Start of Document section

Question

If A, B and C are the angles of a triangle such that sec (A – B), sec (A) and sec (A + B) are in arithmetic progression, then
\[\left( a \right){{\operatorname{cosec}}^{2}}A=2{{\operatorname{cosec}}^{2}}\dfrac{B}{2}\]
\[\left( b \right)2se{{c}^{2}}A=se{{c}^{2}}\dfrac{B}{2}\]
\[\left( c \right)2{{\operatorname{cosec}}^{2}}A={{\operatorname{cosec}}^{2}}\dfrac{B}{2}\]
\[\left( d \right)2se{{c}^{2}}B=se{{c}^{2}}\dfrac{A}{2}\]

Answer 1

Hint: In AP, the sum of the first and the last term is twice the middle term. So, we get that \[2\sec A=\sec \left( A+B \right)+\sec \left( A-B \right),\] then we will use reciprocal identity, \[\sec \theta =\dfrac{1}{\cos \theta }\] to simplify them and after this, we will expand cos (A + B) as \[\cos A\cos B-\sin A\sin B\] and cos (A – B) as \[\cos A\cos B+\sin A\sin B.\] We will solve to get a simplified value and at last we will convert \[1+\cos B\] to \[2{{\cos }^{2}}\dfrac{B}{2}\] using \[\cos \dfrac{\theta }{2}=\dfrac{\sqrt{1+\cos \theta }}{2}\] to get the required answer.

End of Document section

- Stated task -
Check each statement against the trigonometry problem and its hint: (a) sec (A – B), sec (A) and sec (A + B) are said to be in geometric progression; (b) in an AP, the sum of the first and last terms equals twice the middle term; (c) the hint uses the reciprocal identity. Answer yes or no for each, quoting the deciding words of the text.

Start of Supplied information

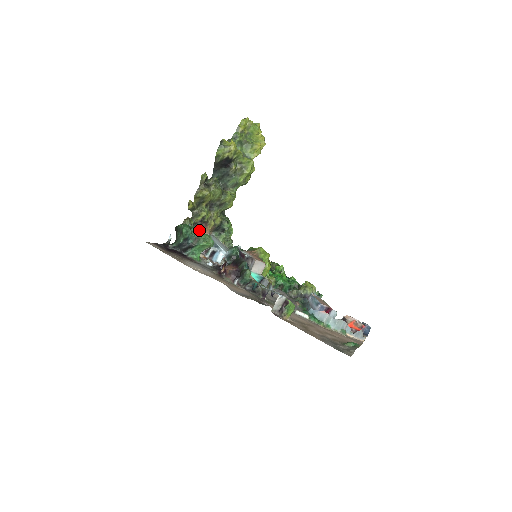
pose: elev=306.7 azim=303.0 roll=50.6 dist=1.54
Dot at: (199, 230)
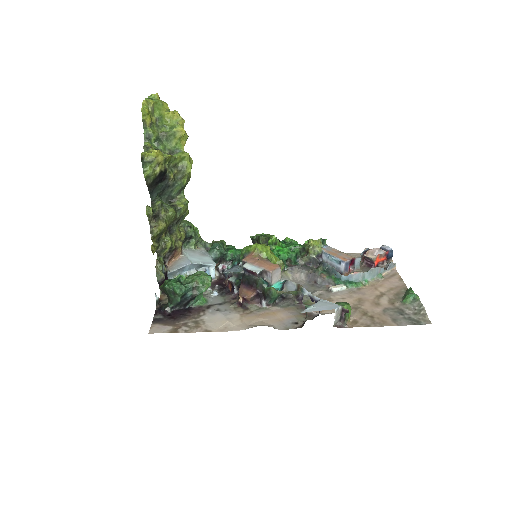
Dot at: (170, 259)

End of Supplied information

- Response to the exercise -
(a) No: "sec (A – B), sec (A) and sec (A + B) are in arithmetic progression"
(b) Yes: "In AP, the sum of the first and the last term is twice the middle term."
(c) Yes: "then we will use reciprocal identity"